The Copernicus Earth monitoring programme might seem a complex constellation far, far, away, but its services are already among us.
The European efforts to build an Earth observation system keep consolidating and growing further, and the landmark mission is already feeding the world with essential data to understand things like our climate, the atmosphere and solar radiation.
This freely open data is key to adapt and mitigate the effects of climate change.
Euronews has joined forces with Copernicus for our new show Climate Now, which offers updates on the state of the world's climate. It also has air quality forecasts, which have been integrated into our weather data.
Many international institutions already use its services and it is already present in our daily lives, albeit rather under the radar.
Here are some tips on how to make the most of Copernicus' data.
What is the EU's Copernicus Earth Monitoring programme?
Launched in 2014, it was the next step of the Global Monitoring for Environment and Security (GMES) programme, which was heading up by the European Commission in partnership with the European Space Agency (ESA) and the European Environment Agency.
Copernicus benefits from the extensive database of the European Center for Medium-Range Weather Forecasts (ECMWF) and both work side by side.
It had a budget of €4.3 billion euros for the 2014-2020 period. By comparison, ESA had €5.7 bn in 2019.
Copernicus collects and provides data from five satellite missions -the Sentinels- but also from ECMWF and other international agencies and institutions.
Copernicus is divided into six different sections or services.
- Climate Change
- Security (working mainly with the border agency FRONTEX)
Beyond the big data collected for expert users, each service provides regular bulletins and updates that are more "regular user"-friendly. Recently, the atmosphere monitoring service has been key in detecting and monitoring the Amazon wildfires. The Climate Change service has been the first to report the record warm months we've gone through since last June.
The Copernicus services are more oriented to academics, state agencies, startups and corporations, rather than the public.
That is partly because it aims is to help the development of new startup platforms and applications based on the huge amount of data it provides. But it is also for budget reasons.
What are the real applications on a day-to-day basis?
At a time when science is telling us that we have to adapt and mitigate the current and future effects of climate change, having such a source of accurate, reliable and unbiased information is even more important.
The Copernicus services will be key to achieve the Green Deal proposed by Ursula von der Leyen's EU Commission and its carbon neutrality objectives. Pollution performances of countries can be measured in a transparent and homogeneous way.

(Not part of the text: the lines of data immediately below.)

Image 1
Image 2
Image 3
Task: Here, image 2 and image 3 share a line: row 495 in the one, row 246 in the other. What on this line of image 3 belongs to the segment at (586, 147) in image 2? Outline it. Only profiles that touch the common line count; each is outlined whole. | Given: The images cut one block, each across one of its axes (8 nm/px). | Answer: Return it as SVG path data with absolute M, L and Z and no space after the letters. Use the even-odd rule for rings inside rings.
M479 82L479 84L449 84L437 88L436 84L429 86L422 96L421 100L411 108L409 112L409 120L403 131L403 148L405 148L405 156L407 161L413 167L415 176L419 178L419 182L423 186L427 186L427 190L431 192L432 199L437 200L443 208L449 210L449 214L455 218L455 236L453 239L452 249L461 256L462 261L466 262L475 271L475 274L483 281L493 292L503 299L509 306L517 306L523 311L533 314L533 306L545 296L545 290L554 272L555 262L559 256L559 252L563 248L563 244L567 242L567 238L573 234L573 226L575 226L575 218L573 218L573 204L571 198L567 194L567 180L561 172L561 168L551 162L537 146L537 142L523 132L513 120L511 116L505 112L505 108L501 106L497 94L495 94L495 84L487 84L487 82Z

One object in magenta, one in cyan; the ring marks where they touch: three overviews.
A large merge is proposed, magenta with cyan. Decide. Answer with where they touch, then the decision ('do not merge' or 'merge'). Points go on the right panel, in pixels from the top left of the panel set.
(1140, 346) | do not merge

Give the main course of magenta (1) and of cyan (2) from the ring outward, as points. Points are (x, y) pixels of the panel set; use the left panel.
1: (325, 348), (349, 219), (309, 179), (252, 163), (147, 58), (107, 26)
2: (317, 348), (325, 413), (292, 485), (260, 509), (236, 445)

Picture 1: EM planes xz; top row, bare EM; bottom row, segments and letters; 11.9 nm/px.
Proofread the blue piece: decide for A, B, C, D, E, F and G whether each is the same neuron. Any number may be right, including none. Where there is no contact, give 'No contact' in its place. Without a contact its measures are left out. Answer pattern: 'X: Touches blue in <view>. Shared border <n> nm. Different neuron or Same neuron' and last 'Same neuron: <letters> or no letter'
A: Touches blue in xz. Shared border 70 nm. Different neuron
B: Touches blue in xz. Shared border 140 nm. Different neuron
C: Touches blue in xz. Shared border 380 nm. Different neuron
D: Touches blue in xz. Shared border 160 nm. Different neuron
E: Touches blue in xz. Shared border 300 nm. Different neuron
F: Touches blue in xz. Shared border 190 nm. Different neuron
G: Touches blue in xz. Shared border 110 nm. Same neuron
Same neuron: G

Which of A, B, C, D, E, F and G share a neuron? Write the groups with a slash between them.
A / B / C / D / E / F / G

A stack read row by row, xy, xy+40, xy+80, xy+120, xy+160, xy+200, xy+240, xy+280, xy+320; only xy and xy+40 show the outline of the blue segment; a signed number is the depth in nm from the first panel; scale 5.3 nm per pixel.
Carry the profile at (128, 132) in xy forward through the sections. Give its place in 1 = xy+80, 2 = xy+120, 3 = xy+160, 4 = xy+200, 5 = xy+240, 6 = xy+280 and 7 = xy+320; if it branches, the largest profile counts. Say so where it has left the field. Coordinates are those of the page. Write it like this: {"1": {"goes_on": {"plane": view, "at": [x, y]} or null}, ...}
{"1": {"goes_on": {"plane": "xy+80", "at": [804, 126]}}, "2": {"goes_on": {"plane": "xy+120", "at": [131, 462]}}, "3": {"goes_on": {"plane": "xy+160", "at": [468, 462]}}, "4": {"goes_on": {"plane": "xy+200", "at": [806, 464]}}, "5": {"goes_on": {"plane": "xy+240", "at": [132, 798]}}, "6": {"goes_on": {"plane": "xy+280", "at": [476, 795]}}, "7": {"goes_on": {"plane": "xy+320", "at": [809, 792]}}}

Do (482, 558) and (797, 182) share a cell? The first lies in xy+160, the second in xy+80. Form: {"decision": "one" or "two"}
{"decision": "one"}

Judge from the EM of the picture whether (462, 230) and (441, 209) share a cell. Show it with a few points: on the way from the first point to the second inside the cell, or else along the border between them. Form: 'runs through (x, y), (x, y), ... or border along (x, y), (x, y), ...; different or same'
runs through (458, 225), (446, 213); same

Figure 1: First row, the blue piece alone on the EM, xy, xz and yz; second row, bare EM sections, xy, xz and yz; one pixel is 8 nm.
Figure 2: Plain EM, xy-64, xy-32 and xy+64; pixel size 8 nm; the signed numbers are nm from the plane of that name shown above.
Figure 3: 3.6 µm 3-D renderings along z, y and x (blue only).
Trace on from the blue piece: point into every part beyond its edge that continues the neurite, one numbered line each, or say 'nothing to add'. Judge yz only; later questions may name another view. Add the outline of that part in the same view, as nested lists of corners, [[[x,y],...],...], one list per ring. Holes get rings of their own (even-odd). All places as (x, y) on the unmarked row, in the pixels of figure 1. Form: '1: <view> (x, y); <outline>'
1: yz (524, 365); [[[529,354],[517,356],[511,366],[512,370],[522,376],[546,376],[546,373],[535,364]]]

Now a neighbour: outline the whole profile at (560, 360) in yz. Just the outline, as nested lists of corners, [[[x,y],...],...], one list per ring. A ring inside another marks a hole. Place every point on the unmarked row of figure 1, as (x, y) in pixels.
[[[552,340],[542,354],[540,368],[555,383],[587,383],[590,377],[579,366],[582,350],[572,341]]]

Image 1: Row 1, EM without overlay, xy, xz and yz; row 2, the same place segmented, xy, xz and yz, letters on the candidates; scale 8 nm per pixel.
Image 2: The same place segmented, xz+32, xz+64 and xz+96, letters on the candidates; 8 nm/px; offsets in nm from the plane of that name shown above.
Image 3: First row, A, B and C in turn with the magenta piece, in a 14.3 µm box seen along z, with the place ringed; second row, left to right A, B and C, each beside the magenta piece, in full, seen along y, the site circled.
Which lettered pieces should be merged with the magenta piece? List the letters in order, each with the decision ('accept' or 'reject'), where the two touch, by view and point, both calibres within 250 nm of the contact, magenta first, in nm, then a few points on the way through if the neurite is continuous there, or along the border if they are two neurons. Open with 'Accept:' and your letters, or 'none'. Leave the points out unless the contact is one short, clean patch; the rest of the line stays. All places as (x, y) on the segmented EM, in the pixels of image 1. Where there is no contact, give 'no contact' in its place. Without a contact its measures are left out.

The agency keeps developing new platforms and products for sectors like agriculture, energy and tourism.
Also, its incubator programme gives birth to new applications and it also has a variety of academic and development projects.
Copernicus for everyone
The Copernicus data is accessible via some expert platforms like the Open Access Hub or the DIAS platforms. But you need some scientific skills. It's not for dummies.
But the magic of it is that anyone with a little bit of curiosity and limited skills can dig on the Copernicus Atmosphere air quality forecasts. Its data is powering applications like Windy.com, showing air pollution worldwide as you've never seen before.
Several Earth Observation platforms are available to explore the Sentinel constellation imagery. One of the most user-friendly is Sentinel Hub, proposing even a Playground to get satellite imagery without much scientific knowledge. There are other available like Land Viewer or Planet.com.
Platforms like EOxCloudless have put together maps really simple to navigate like s2maps.eu based exclusively on cloudless photos from Sentinel 2 satellite (the most advanced optical Sentinel satellites).
You can also drop by the news sections of the different services to find out more about the latest developments and applications. If you get more interested in it, you can also join their training courses and seminars.
Ultimately you won't need to go to Copernicus, unless you are interested for a reason. Copernicus will come to you, behind your everyday apps, scientific or meteorological reports and on national and regional authorities' decisions, that might be based on its data and advice.
Euronews attended a recent press trip with the team of the Copernicus ECMWF Atmosphere Monitoring and Climate Change to get insight about its services.